- [Text excerpt]

^^^^^^^^

The cost and complexity of developments at stations makes them long-term projects, rather than a quick fix to increase the supply of housing and employment space. However, developing at stations has significant potential as a sustainable way to accommodate the city’s long-term growth – generating many social and environmental benefits, as well as potentially crosssubsidising improvements to stations and infrastructure.
This chapter explores the case for building at stations, and assesses the potential of such projects in London.
1.1 The rationale for building at and around stations
Create and intensify land in well-connected places
Like most large, growing cities, London faces a shortage of land for development. Railways make up around one per cent of London’s area
3, but most have gone through minimal change since they were first built. With
London’s outward expansion constrained by the green belt, building over stations and intensifying surrounding streets is one of the ways to provide space for the capital to grow sustainably.
There are advantages to channelling urban growth near public transport – from limiting land consumption, to reducing the need for car use. In established cities like London, building at higher densities near stations also makes the most of existing infrastructure, while making further investment in the network viable in the long run.
These benefits are reflected in the “compact city” model that has been promoted by planners and urbanists in recent years 4– for example, by the Urban Task Force and the London Planning Advisory Committee (LPAC).
The Urban Task Force argued that linking development to public transport was necessary to regenerate large parts of the capital – and helped build momentum for large, mixed-used developments focused on King’s Cross and Stratford stations. In 1998, LPAC suggested guidelines to allow higher densities in places with better public transport access – the first version of the London Plan density matrix.

^^^^^^^^

- [Entries shown]

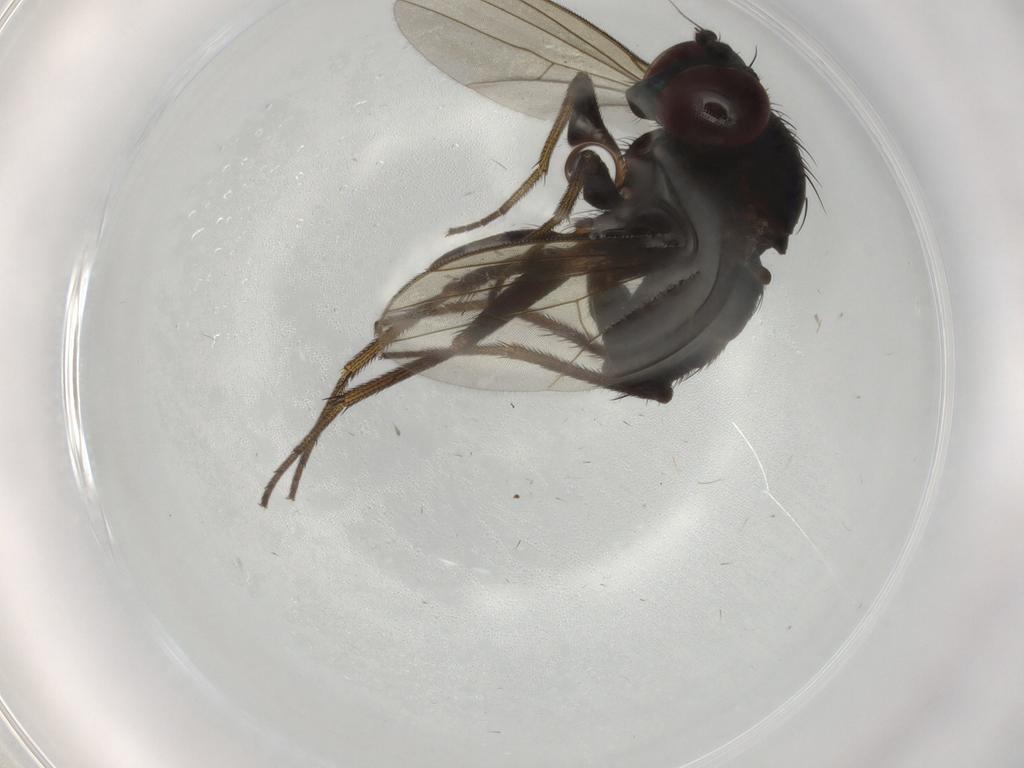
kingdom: Animalia
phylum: Arthropoda
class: Insecta
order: Diptera
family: Dolichopodidae
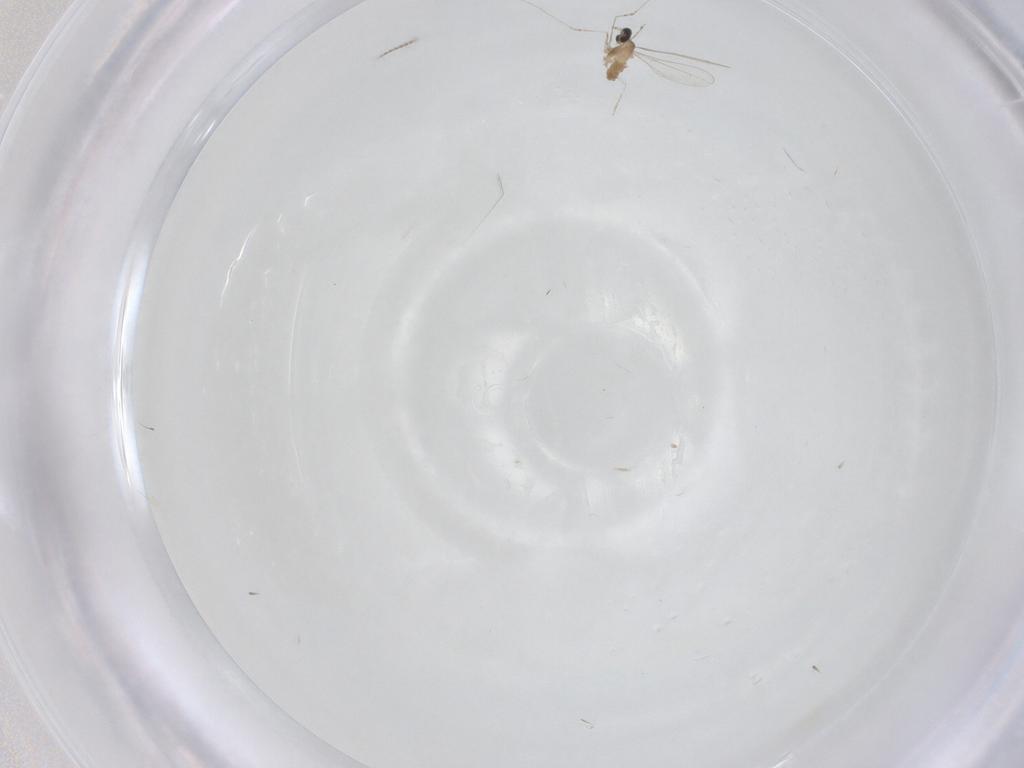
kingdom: Animalia
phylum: Arthropoda
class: Insecta
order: Diptera
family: Cecidomyiidae
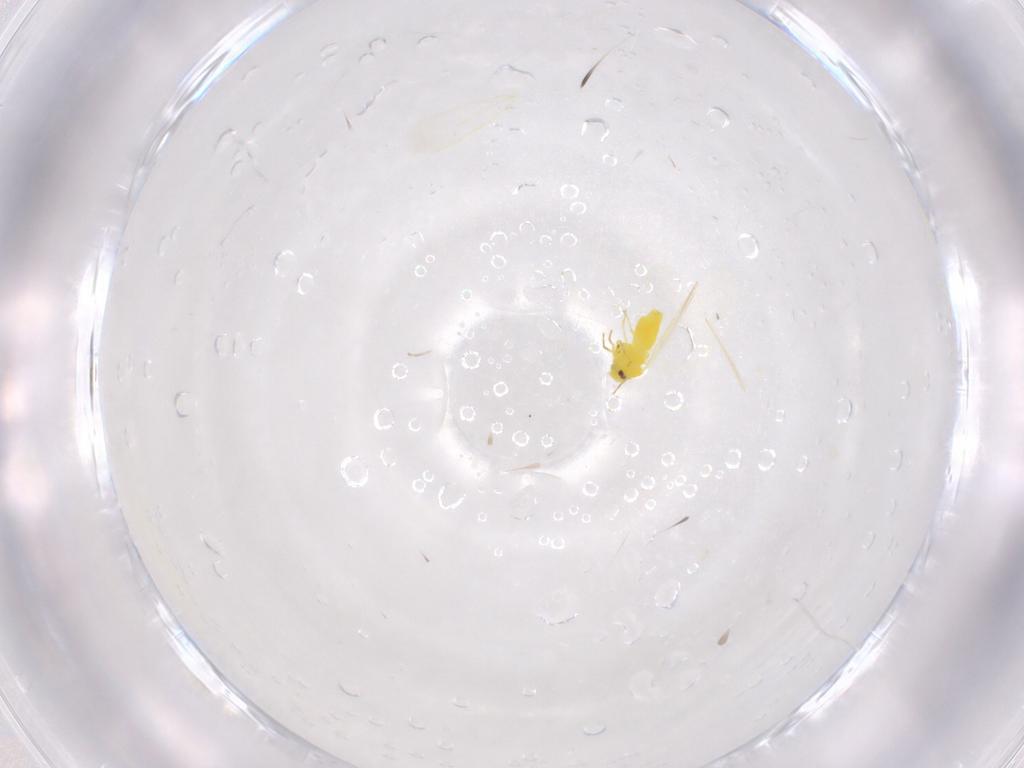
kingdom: Animalia
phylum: Arthropoda
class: Insecta
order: Hemiptera
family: Aleyrodidae
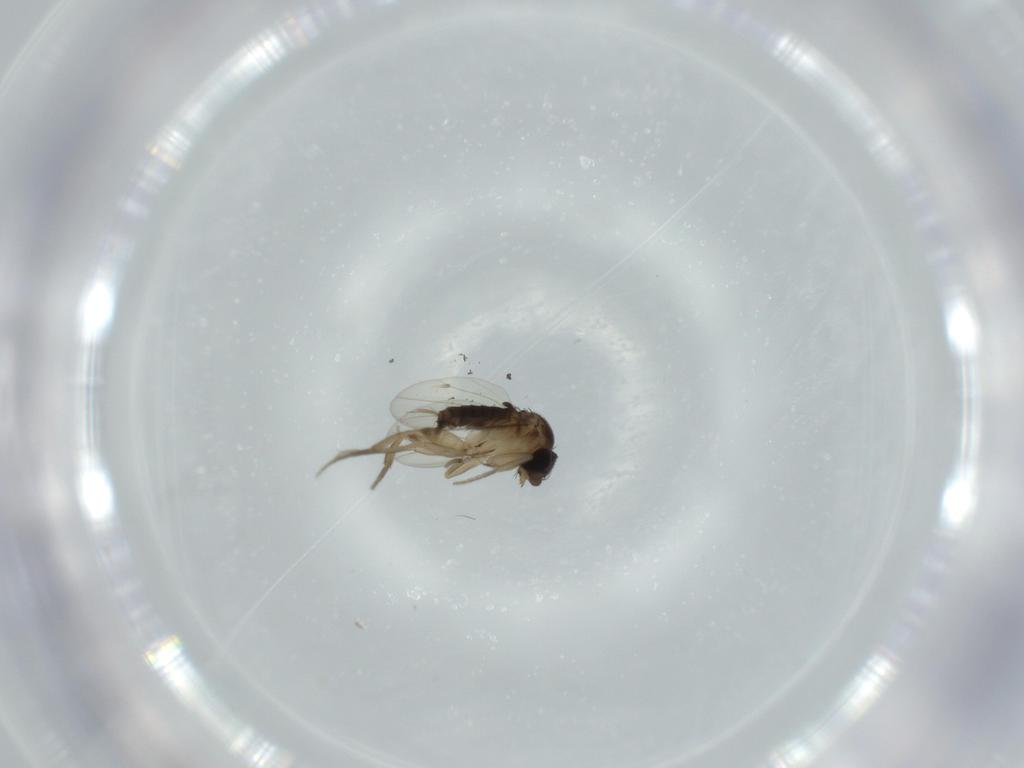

^^^^^^^^

- [Goal] Reproduce the station-development text starting with "The cost and" and going on through "projects in London.", substituting "transport hubs" for every occurrence of "stations".

- [Written solution]
The cost and complexity of developments at transport hubs makes them long-term projects, rather than a quick fix to increase the supply of housing and employment space. However, developing at transport hubs has significant potential as a sustainable way to accommodate the city’s long-term growth – generating many social and environmental benefits, as well as potentially crosssubsidising improvements to transport hubs and infrastructure.
This chapter explores the case for building at transport hubs, and assesses the potential of such projects in London.